JOB ITEM:
Please pull out every line below that contains the word "transcribe". Case counts.

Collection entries
________
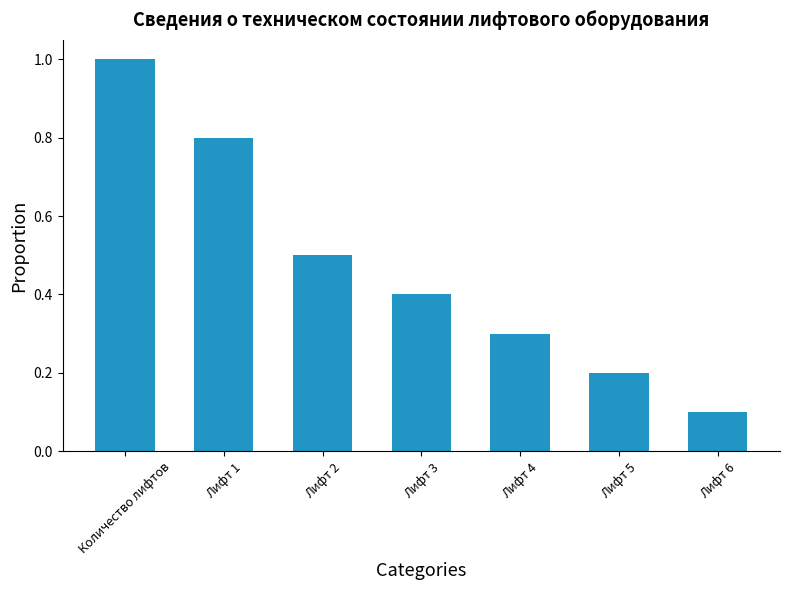

What is the maximum value shown in the chart?

1.0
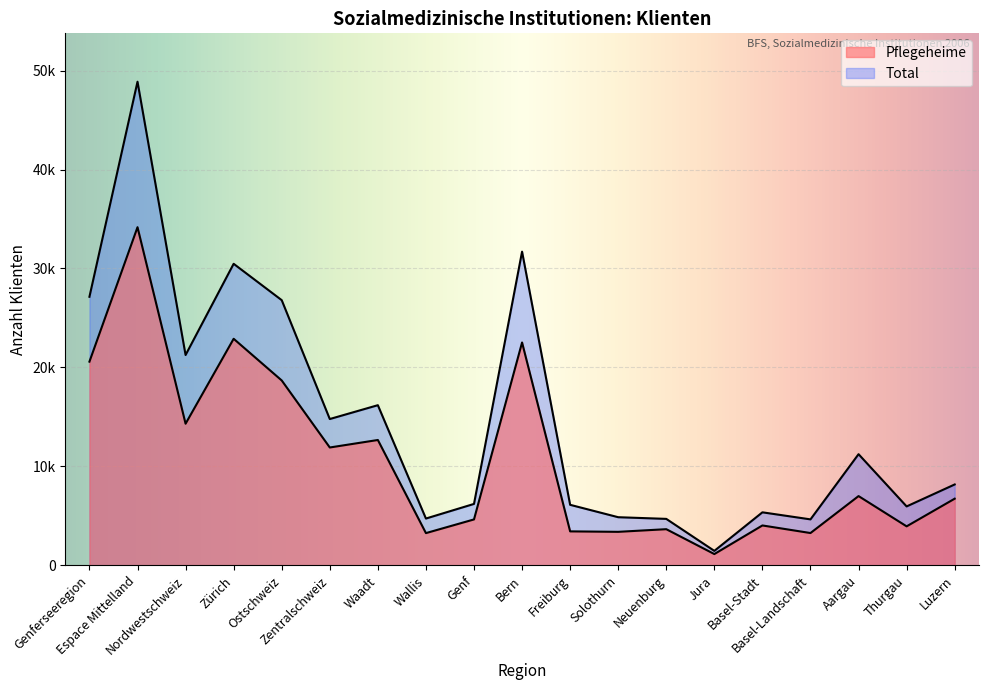

Is it true that Total equals 6215 at Genf?

True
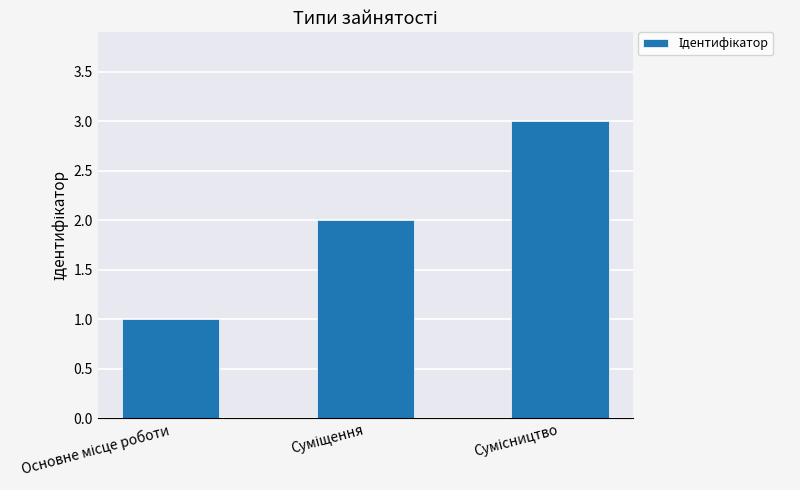

What is the sum of all values?

6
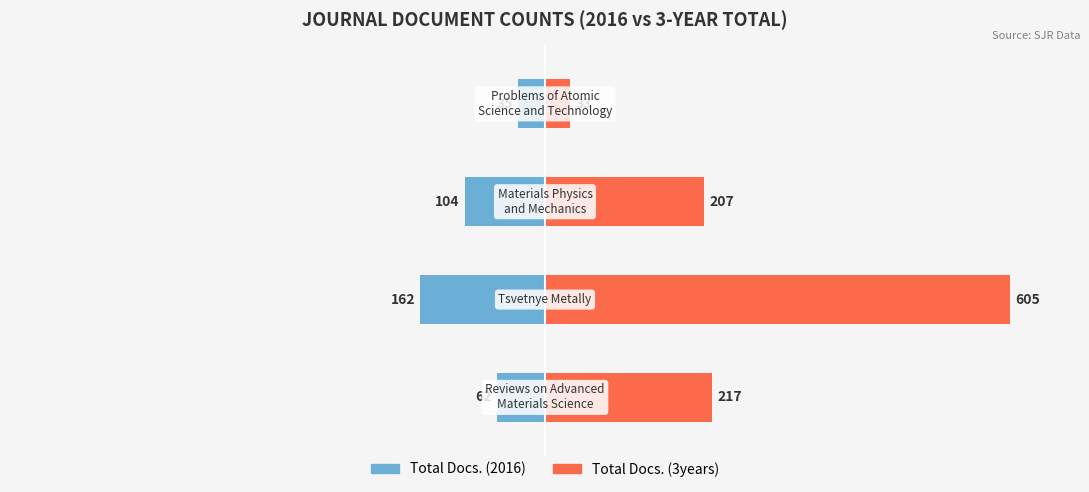

Reading left to right, transcribe all the data shown in this chart.

Total Docs. (2016): -62	-162	-104	-35
Total Docs. (3years): 217	605	207	33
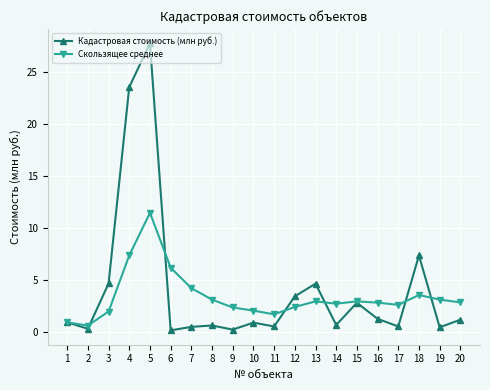

Rank the series at 13 from highest to lowest value.

Кадастровая стоимость (млн руб.), Скользящее среднее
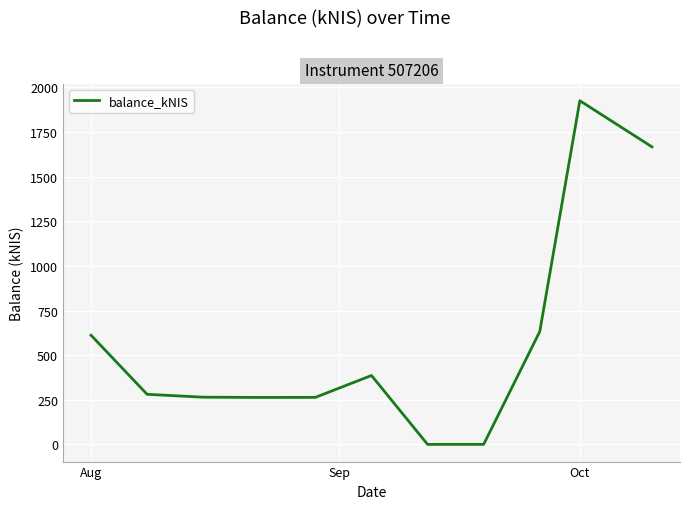

What is the greatest value displayed?

1925.8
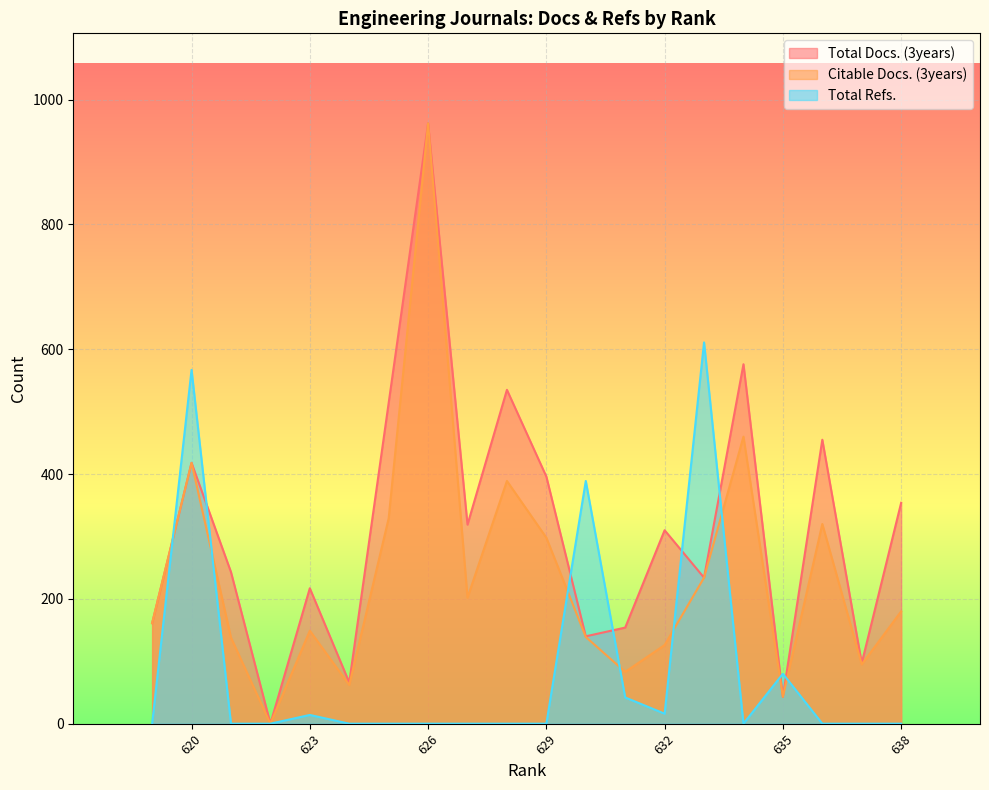

What is the difference between the highest and lowest values at 635?

37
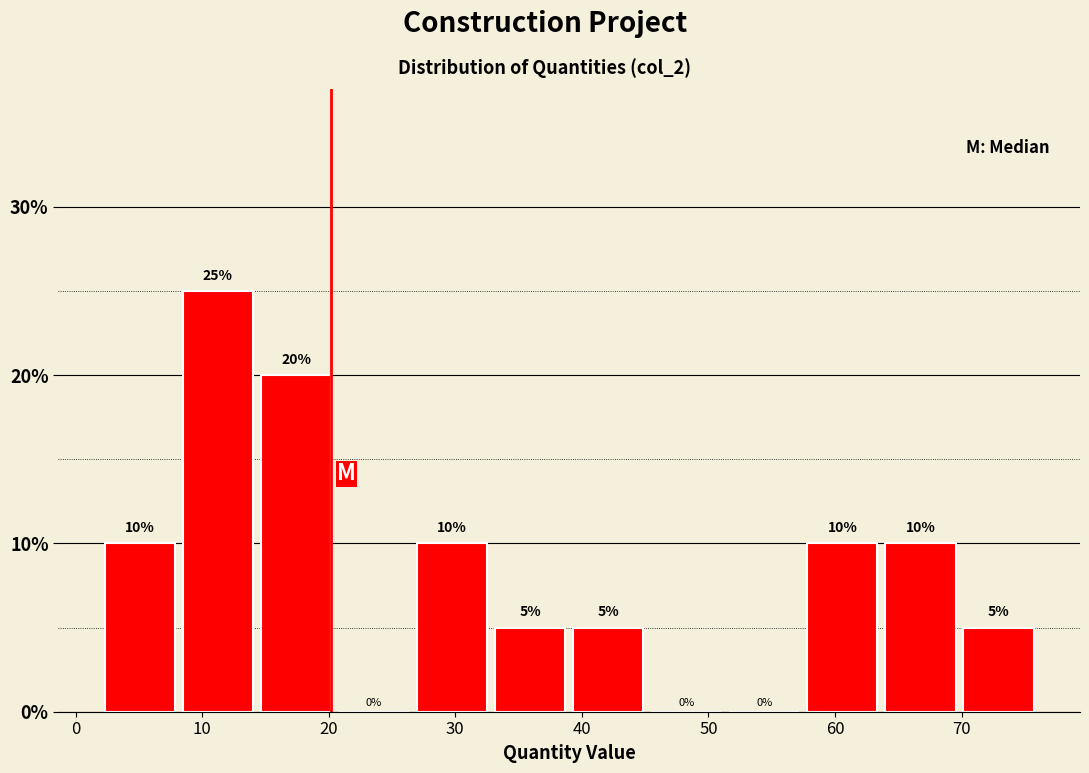

Reading left to right, transcribe this chart: for each bar, give the range it covers on the x-axis and its height. The bar edges are not printed on the chart, so give them approximately, as read against the axis.

2 to 8: 10
8 to 14: 25
14 to 21: 20
21 to 27: 0
27 to 33: 10
33 to 39: 5
39 to 45: 5
45 to 51: 0
51 to 58: 0
58 to 64: 10
64 to 70: 10
70 to 76: 5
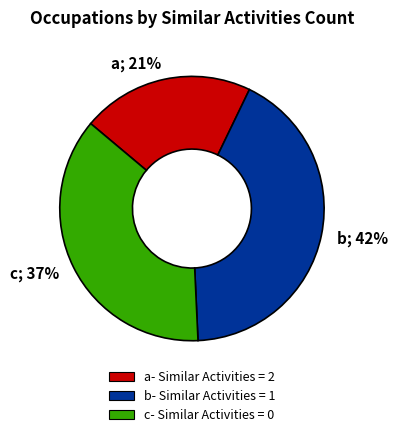

Count the number of slices in the pie.

3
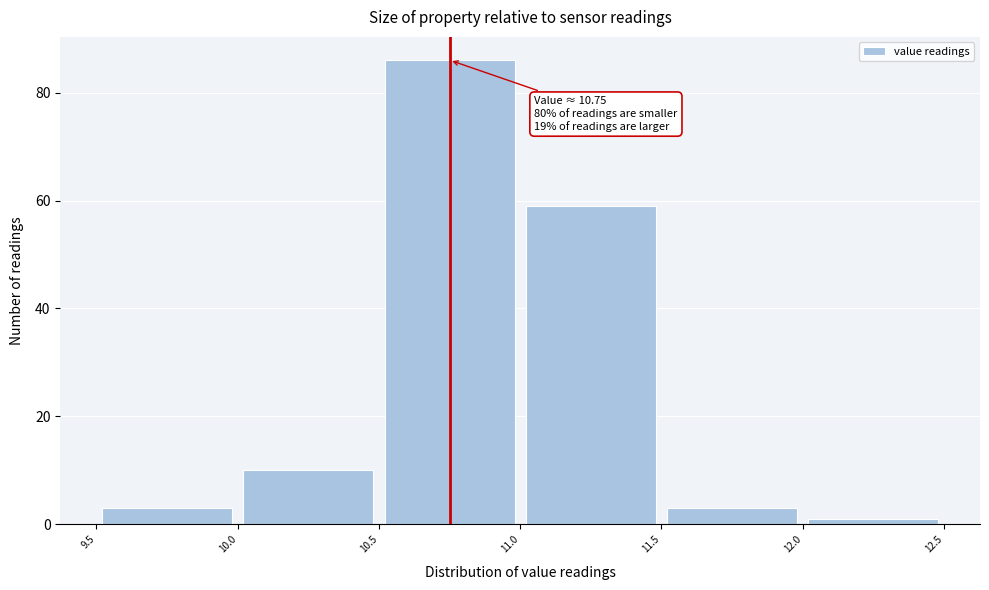

Over which range of the x-axis is the bar tallest?

10.5 to 11.0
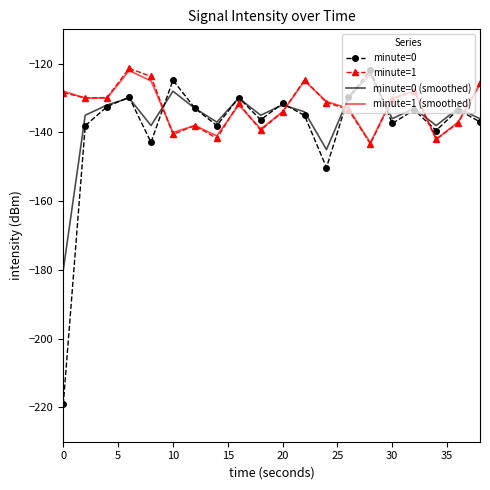

Which series has the widest spread of values?

minute=0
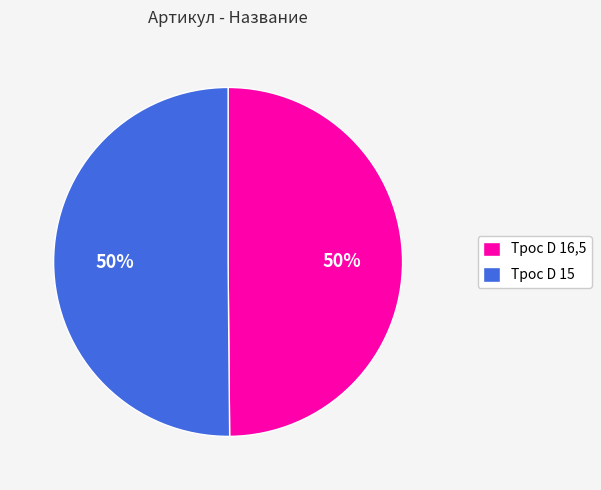

Combined, do Трос D 16,5 and Трос D 15 account for over 50%?

Yes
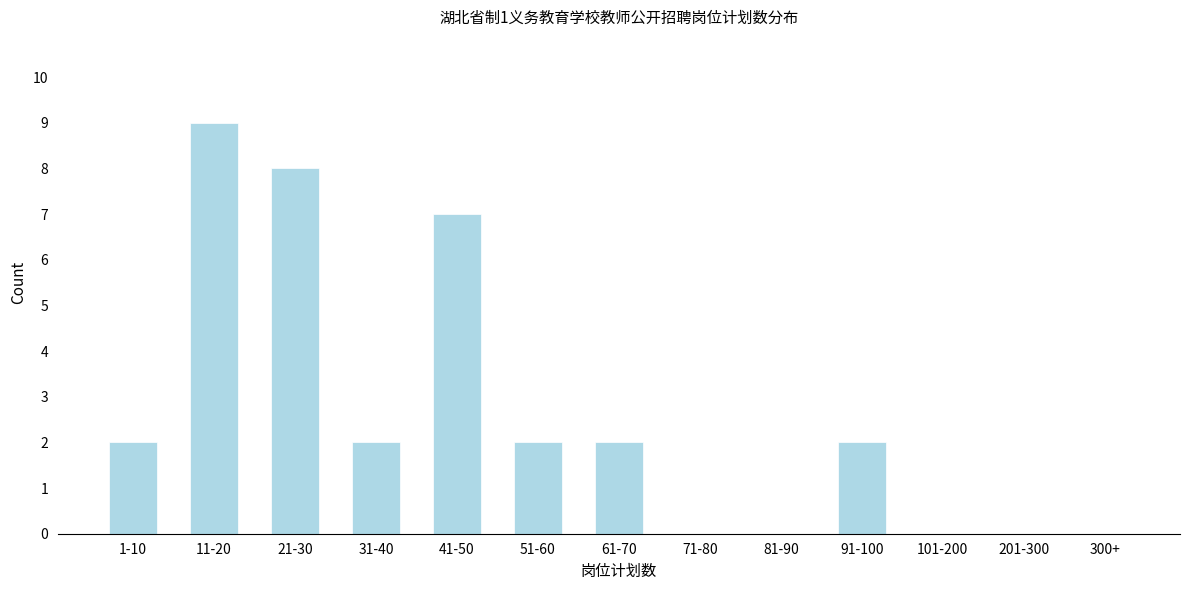

Reading left to right, list all the values displayed in this chart.

1-10=2	11-20=9	21-30=8	31-40=2	41-50=7	51-60=2	61-70=2	71-80=0	81-90=0	91-100=2	101-200=0	201-300=0	300+=0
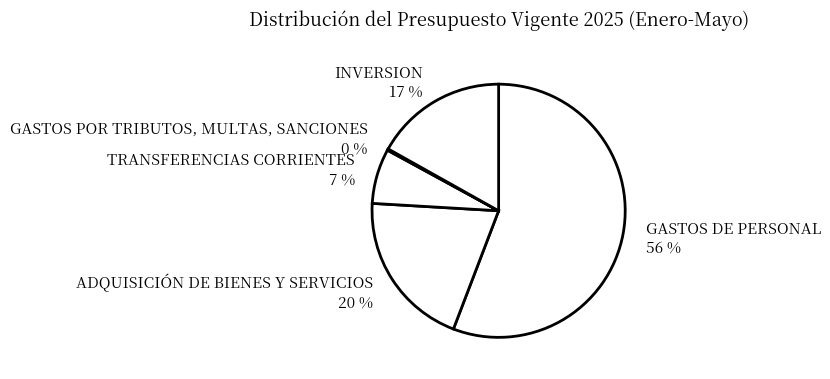

To the nearest percent, what is the average slice percentage?

20%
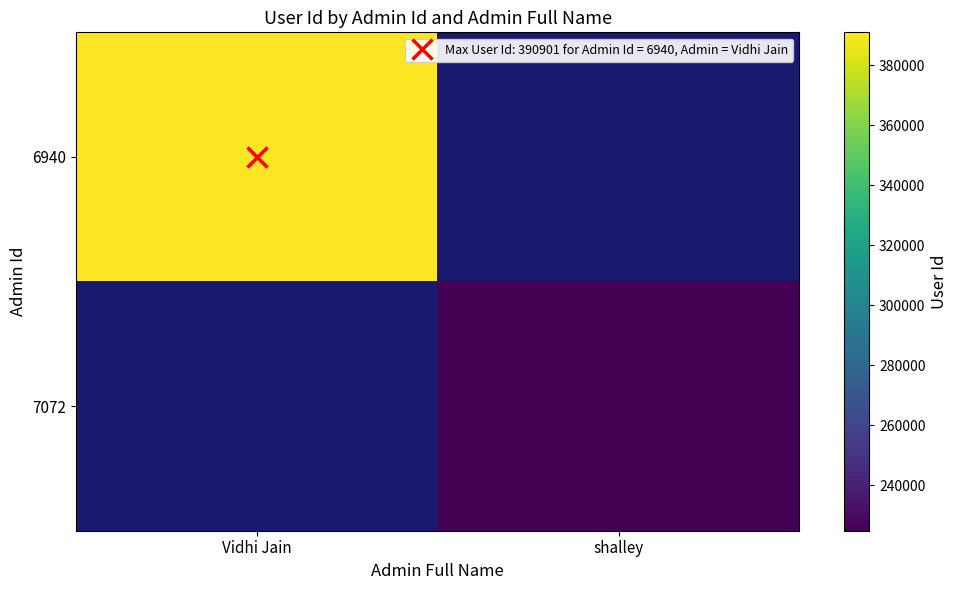

Is it true that 6940 equals 390901.0 at Vidhi Jain?

True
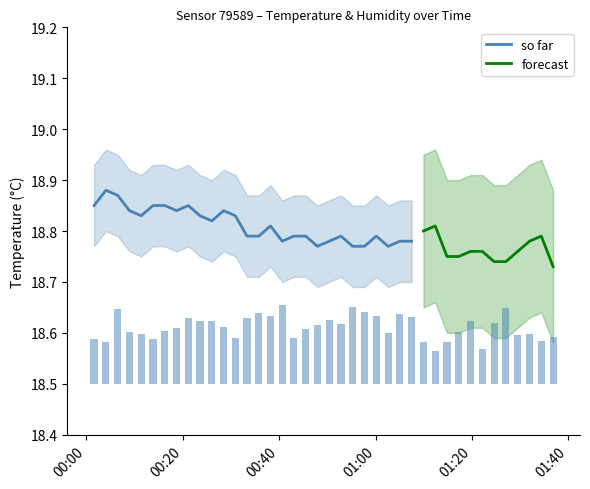

True or false: the data shows 0.0 at 36.

False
________
WRITTEN ANSWER:
Reading left to right, transcribe all the data shown in this chart.
Reading left to right, transcribe this chart: for each bar, give the range it covers on the x-axis and its height. The bar edges are not printed on the chart, so give them approximately, as read against the axis.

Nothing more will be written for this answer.